As of 2023, his total live tournament winnings exceed $1,018,000. His 34 cashes at the WSOP account for over $868,000 of those winnings.

==Appearances in media==
Witteles was a victim of the Absolute Poker/Ultimatebet "Superuser" cheating scandal. He and several other online players took part in uncovering and proving the cheating. This attracted enough media attention to where it became the subject of a story on the TV news program "60 Minutes", where Witteles was featured. The episode aired on November 30, 2008. Witteles appeared on the front page of The Washington Post about the same matter. On December 16, 2009, he appeared on CNBC to discuss the cheating. In the CNBC special, Witteles claimed that legalization and regulation of online poker was necessary in order to prevent future cheating scandals. He also appeared on a Blu-ray Extra attached to the movie Runner Runner, entitled House Of Cards: The Inside Story of Online Poker.

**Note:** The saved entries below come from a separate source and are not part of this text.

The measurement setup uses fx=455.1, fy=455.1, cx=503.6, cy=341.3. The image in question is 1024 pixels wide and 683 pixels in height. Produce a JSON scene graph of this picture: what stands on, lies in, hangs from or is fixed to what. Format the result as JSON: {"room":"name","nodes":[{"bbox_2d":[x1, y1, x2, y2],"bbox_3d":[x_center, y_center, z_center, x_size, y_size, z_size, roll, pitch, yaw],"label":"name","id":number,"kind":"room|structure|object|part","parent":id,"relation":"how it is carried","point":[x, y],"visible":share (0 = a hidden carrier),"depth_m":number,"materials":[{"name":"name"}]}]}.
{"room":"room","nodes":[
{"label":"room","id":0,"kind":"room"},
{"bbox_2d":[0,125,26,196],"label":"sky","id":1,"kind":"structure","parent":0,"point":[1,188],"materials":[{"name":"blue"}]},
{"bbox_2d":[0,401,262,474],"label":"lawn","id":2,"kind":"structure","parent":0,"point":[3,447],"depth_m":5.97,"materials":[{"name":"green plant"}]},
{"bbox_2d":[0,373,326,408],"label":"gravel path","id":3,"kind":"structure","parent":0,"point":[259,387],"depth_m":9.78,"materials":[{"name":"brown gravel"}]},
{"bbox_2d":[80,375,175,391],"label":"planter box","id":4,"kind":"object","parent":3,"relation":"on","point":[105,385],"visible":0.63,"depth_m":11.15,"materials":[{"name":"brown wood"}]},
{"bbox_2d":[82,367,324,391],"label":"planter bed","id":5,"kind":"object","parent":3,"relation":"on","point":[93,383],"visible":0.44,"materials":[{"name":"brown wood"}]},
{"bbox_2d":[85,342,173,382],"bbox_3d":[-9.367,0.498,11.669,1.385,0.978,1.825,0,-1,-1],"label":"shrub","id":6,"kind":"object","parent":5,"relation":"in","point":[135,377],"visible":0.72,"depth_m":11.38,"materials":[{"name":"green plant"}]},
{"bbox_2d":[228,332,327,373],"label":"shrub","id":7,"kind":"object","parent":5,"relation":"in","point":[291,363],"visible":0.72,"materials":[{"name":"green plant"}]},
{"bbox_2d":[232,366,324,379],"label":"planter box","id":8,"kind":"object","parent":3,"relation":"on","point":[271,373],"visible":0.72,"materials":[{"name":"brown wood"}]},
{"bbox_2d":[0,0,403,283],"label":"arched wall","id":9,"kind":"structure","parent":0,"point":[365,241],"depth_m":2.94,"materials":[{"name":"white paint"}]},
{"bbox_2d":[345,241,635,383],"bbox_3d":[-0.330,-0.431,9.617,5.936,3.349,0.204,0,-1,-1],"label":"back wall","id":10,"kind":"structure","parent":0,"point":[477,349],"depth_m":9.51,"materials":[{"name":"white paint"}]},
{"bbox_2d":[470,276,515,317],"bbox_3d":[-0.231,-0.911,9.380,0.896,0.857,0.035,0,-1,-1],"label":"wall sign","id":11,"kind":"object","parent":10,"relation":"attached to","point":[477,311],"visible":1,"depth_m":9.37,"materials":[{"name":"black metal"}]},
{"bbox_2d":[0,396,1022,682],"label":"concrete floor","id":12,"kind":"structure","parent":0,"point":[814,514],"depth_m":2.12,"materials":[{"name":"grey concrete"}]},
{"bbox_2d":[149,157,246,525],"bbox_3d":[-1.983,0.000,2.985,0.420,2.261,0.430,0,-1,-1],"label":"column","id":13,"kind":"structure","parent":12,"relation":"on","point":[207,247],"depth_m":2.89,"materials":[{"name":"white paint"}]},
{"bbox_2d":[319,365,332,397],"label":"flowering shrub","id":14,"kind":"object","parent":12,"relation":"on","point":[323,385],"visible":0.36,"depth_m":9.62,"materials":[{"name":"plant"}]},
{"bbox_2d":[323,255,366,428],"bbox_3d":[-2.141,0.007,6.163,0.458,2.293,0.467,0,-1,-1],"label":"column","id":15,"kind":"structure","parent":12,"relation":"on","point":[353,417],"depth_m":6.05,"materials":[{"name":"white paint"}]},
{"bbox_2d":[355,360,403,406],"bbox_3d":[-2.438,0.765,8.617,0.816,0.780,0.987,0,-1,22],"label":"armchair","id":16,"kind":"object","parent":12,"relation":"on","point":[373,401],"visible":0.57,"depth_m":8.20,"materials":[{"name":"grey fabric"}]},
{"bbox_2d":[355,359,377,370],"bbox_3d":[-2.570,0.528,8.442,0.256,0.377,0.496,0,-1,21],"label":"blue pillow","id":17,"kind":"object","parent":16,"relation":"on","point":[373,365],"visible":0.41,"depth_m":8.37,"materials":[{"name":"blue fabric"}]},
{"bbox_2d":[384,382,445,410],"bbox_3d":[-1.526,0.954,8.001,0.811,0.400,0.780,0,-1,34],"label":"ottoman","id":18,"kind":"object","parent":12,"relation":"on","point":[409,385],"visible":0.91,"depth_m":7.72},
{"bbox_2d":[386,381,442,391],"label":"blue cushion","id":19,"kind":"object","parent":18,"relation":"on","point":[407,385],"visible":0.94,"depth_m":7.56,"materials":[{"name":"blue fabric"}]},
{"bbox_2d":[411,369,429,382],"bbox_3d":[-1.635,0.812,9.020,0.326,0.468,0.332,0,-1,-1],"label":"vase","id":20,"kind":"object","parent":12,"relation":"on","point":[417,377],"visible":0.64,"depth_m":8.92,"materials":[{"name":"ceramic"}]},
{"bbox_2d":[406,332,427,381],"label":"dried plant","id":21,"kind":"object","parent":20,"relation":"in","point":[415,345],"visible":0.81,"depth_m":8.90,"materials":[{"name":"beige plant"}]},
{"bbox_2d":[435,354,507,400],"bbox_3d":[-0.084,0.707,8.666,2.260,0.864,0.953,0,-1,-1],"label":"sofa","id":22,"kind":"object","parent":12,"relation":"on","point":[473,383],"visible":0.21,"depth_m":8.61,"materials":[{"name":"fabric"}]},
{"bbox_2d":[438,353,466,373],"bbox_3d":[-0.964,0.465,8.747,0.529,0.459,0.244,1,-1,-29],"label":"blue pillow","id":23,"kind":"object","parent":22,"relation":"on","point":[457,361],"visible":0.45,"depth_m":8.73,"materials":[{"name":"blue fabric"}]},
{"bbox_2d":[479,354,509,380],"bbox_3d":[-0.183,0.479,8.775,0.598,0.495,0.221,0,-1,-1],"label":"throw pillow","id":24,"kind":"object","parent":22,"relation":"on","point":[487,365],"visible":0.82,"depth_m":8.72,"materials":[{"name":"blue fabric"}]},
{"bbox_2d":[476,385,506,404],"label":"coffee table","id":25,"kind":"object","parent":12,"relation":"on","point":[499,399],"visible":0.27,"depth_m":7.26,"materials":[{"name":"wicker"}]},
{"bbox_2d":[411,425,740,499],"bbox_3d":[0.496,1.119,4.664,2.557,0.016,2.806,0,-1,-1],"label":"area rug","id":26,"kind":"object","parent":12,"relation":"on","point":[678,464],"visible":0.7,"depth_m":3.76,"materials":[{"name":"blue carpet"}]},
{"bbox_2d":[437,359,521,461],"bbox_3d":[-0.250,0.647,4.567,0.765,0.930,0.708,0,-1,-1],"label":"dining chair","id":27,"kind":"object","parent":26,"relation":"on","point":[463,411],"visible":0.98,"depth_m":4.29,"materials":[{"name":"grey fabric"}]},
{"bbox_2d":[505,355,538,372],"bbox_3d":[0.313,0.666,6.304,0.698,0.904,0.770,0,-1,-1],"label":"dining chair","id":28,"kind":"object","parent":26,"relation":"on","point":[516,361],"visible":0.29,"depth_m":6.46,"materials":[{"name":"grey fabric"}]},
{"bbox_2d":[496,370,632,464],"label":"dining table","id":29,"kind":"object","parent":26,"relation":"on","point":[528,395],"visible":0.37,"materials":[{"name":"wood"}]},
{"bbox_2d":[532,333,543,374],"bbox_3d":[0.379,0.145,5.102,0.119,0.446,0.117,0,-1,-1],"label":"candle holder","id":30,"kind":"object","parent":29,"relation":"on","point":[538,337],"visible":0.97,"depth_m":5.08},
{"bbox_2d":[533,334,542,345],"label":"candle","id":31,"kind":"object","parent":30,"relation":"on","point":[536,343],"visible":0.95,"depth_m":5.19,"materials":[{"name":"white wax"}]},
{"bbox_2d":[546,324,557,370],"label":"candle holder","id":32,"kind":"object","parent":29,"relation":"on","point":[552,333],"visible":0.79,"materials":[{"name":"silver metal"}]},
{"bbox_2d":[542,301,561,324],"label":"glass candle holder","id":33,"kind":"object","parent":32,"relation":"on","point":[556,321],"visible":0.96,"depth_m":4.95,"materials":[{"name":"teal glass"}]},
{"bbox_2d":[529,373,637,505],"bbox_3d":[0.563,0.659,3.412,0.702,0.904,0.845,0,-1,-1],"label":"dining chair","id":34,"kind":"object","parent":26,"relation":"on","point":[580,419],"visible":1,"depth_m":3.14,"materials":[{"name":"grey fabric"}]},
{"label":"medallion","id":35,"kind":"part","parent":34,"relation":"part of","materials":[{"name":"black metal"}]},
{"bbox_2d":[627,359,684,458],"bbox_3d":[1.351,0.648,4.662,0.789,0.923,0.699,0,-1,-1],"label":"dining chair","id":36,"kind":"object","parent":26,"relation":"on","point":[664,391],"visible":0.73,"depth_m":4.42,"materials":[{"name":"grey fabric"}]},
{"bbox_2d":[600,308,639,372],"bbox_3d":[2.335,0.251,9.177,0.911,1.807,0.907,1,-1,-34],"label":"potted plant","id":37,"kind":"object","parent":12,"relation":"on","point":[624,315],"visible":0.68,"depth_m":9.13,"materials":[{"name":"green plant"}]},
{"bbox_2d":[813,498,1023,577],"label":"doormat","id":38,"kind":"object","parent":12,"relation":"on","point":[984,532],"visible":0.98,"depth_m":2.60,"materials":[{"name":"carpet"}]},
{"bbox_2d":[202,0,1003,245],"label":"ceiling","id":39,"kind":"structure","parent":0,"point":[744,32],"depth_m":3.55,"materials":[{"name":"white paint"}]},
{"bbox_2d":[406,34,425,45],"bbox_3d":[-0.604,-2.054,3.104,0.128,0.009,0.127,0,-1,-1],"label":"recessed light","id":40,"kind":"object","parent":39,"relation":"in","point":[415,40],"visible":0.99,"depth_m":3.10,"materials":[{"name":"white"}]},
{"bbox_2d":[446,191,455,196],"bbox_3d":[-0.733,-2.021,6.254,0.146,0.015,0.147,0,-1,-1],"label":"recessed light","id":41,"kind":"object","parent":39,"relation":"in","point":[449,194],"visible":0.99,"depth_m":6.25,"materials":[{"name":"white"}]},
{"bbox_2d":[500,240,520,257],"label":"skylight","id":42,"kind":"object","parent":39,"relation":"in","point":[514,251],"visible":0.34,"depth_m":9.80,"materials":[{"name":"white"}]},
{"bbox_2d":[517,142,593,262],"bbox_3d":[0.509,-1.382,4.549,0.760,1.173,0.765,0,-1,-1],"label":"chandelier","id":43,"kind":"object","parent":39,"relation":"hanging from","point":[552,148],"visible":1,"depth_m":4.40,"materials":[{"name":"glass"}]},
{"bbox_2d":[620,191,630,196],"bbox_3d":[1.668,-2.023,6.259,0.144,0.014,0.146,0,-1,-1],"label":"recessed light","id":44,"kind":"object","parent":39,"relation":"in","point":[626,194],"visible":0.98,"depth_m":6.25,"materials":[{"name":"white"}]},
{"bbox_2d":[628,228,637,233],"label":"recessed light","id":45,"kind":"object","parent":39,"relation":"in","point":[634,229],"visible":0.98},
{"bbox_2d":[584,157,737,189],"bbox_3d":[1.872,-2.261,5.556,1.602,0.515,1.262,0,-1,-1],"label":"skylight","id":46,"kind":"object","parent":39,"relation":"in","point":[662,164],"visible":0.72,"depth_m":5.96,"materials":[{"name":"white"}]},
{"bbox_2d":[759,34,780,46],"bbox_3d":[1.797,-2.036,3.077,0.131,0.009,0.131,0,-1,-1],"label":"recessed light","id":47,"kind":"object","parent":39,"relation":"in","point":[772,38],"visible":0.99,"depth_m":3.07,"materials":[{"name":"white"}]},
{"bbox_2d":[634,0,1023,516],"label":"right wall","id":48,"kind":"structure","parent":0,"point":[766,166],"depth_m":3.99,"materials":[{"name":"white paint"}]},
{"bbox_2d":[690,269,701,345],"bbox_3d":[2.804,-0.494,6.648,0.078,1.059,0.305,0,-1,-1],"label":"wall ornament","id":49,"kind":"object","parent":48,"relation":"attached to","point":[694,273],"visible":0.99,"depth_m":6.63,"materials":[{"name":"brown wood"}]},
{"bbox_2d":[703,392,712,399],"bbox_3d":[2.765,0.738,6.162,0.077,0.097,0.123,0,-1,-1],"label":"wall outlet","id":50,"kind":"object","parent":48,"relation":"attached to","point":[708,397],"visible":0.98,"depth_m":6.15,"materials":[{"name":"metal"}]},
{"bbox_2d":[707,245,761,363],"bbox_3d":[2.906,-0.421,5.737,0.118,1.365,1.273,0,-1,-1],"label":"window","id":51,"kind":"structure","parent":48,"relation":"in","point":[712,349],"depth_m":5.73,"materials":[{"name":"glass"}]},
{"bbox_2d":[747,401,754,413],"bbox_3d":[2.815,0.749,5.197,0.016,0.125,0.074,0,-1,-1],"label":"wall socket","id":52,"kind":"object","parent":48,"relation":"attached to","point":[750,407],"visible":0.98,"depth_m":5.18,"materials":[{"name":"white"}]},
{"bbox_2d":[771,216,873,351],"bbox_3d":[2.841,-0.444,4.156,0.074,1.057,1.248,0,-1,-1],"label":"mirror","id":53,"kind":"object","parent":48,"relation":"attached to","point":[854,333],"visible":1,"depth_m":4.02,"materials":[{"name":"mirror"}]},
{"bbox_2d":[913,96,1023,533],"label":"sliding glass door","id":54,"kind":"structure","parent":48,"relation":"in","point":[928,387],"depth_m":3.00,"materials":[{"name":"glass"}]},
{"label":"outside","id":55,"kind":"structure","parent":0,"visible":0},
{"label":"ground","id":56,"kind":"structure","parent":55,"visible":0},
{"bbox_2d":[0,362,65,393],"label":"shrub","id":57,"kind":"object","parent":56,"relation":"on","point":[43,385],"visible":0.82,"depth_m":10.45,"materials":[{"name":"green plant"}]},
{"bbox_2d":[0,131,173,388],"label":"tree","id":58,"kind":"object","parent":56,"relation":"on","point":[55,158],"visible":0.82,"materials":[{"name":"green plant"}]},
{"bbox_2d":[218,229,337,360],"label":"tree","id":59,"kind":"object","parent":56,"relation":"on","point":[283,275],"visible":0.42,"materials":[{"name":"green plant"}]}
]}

In October 2022, Witteles was one of more than 50 poker pros victimized by a sophisticated bank theft scheme, and had $10,000 stolen from his account. Witteles conducted his own investigation into the matter, and identified it was occurring through a security hole in the BetMGM, Global Payments, and Viejas Casino online platforms. He aggressively brought attention to the matter to both media and law enforcement, thus putting an end to the fraud by mid-November. It was later determined by law enforcement to have been perpetrated by a theft ring out of San Diego County. Witteles eventually received his $10,000 back from BetMGM.

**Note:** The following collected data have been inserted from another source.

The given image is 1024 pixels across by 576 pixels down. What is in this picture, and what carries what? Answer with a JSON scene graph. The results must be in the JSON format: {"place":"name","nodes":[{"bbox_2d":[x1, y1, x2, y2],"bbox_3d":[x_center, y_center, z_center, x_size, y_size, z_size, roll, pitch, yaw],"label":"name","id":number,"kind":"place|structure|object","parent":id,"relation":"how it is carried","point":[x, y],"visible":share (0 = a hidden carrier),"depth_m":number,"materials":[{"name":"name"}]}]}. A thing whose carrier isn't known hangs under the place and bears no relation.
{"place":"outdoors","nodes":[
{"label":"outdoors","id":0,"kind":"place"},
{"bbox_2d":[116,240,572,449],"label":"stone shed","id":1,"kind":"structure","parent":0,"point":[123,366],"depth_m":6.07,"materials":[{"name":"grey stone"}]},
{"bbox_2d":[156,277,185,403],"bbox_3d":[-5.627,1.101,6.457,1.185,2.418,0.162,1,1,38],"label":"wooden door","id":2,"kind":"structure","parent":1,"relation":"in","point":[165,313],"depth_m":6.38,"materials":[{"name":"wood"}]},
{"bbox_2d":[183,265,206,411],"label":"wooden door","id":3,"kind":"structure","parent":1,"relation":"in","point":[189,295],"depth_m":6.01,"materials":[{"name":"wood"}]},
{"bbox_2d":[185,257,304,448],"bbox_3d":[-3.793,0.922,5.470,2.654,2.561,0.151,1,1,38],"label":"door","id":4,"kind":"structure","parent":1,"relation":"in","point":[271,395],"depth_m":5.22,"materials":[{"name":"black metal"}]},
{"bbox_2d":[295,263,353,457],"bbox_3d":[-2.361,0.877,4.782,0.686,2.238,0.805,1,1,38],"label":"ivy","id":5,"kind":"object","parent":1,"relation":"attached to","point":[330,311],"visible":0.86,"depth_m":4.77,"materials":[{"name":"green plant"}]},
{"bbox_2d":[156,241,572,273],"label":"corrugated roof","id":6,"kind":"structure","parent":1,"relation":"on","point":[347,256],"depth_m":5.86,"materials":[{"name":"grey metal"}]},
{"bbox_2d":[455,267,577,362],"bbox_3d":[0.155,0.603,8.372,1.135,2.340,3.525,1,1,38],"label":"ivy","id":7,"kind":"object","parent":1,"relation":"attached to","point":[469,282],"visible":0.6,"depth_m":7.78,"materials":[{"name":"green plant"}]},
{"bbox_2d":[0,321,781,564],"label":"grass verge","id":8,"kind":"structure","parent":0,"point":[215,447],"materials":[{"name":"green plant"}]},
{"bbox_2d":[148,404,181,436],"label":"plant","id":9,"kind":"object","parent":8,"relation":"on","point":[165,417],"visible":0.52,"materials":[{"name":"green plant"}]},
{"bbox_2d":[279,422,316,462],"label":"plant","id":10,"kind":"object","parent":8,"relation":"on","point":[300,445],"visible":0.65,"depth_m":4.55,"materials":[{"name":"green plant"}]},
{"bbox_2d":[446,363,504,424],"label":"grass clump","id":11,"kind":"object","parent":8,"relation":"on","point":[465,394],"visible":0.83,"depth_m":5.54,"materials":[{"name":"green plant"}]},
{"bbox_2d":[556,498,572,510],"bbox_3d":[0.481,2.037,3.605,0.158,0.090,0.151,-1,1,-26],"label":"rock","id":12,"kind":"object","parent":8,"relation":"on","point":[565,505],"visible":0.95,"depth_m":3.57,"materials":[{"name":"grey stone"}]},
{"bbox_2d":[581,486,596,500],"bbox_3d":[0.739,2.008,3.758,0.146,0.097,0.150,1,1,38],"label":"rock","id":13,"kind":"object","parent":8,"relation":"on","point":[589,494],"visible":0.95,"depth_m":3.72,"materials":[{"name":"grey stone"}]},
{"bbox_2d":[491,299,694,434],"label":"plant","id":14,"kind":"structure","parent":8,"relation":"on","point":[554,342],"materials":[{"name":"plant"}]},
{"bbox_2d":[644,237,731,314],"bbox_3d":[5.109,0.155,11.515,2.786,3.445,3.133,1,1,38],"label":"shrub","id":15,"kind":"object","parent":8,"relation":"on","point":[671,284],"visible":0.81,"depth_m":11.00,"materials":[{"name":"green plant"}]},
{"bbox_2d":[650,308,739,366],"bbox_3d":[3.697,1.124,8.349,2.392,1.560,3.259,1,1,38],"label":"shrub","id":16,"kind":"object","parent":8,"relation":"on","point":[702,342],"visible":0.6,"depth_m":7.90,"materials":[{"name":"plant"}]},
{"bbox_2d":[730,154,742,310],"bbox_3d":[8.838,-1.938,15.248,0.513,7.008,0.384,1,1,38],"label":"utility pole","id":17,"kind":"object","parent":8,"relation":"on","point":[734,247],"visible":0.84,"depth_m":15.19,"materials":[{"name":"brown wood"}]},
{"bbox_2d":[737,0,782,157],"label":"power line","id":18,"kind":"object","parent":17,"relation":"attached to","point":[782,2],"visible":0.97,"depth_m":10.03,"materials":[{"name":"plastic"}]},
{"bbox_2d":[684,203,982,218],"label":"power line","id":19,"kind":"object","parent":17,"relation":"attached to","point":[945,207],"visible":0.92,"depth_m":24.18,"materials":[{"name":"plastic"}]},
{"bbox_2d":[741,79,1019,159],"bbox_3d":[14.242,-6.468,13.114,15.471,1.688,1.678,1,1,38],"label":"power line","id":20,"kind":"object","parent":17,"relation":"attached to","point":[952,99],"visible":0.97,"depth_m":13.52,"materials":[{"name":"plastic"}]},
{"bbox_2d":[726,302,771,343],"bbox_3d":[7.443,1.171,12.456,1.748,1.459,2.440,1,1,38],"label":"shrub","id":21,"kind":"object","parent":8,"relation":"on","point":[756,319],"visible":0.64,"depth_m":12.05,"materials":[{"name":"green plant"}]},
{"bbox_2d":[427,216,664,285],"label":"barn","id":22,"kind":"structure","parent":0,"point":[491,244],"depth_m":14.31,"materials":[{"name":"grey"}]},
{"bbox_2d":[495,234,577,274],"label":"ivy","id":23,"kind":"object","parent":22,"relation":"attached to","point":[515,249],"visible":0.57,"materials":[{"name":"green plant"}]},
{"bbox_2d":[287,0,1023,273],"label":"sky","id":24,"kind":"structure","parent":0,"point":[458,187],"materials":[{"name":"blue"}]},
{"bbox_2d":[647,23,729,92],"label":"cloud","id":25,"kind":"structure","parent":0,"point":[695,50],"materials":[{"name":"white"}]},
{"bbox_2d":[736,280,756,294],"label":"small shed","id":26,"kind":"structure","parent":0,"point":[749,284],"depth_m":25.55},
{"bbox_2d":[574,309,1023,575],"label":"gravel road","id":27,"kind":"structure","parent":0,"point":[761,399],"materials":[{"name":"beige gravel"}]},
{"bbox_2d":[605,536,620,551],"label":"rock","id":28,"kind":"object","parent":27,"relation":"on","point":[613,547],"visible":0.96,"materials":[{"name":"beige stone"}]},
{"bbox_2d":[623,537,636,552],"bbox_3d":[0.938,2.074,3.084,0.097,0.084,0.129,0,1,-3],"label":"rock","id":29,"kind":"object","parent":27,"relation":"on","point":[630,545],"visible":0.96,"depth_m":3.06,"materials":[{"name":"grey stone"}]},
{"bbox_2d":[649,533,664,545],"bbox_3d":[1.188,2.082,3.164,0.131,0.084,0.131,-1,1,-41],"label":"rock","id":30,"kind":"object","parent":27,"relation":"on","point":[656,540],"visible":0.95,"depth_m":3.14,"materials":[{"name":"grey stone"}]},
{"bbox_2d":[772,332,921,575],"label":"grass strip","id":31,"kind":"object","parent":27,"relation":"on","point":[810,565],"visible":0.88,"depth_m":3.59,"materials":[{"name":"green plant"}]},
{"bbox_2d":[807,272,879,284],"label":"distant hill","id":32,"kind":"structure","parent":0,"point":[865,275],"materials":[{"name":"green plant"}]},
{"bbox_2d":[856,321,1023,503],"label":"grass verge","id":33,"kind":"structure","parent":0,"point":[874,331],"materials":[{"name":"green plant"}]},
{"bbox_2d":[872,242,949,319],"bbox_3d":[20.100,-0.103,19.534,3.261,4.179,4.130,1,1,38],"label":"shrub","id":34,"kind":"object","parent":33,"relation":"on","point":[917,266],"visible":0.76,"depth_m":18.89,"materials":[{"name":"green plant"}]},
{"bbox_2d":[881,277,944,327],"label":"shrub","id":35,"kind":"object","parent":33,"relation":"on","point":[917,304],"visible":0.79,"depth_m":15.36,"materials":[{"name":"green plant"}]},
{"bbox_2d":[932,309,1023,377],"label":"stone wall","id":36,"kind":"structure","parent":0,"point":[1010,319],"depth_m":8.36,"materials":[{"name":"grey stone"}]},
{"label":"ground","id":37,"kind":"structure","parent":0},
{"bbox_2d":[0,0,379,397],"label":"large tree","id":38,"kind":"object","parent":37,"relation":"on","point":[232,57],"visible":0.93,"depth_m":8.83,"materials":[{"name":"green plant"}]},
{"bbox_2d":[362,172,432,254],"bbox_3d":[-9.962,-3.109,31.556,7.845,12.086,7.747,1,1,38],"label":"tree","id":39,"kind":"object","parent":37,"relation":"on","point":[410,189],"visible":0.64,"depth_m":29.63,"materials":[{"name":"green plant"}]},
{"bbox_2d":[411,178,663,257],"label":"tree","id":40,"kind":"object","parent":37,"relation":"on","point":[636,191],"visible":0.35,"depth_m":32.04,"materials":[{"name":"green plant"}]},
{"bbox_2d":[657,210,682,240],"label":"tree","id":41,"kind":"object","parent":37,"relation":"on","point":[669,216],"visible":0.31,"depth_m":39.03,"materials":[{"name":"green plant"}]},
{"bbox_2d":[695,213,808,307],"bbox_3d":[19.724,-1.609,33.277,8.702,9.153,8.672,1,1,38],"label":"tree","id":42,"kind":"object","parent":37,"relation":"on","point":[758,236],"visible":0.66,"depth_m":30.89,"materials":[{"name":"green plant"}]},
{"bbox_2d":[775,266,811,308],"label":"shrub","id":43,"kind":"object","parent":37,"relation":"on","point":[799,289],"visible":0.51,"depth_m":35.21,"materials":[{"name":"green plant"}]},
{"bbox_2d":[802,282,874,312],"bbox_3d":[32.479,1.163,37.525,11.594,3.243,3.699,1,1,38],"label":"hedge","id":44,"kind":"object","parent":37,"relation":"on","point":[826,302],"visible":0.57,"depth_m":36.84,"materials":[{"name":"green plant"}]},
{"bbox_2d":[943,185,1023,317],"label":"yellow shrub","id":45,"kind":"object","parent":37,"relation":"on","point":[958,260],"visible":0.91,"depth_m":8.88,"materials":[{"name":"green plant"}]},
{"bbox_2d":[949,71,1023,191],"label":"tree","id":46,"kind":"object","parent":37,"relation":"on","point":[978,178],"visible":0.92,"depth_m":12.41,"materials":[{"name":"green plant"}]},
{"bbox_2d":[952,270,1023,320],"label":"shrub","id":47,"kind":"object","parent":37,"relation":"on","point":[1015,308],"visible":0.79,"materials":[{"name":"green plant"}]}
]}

In March 2008, Witteles was selected among eight other top online poker players to participate in ESPN's "Online Poker Think Tank." In 2009, he was a guest broadcaster on ESPN360 for the final table of a World Series of Poker event.

==Personal==
Witteles has a son named Benjamin, born 2010.

In August 2018, Witteles was afflicted by a chemical disorder in his brain which caused sudden and severe anxiety, depression, and anhedonia simultaneously, also resulting in an involuntary 32-pound weight loss in a matter of weeks. By early 2019, he was able to return mostly back to normal, and was able to play in the 2019 World Series of Poker.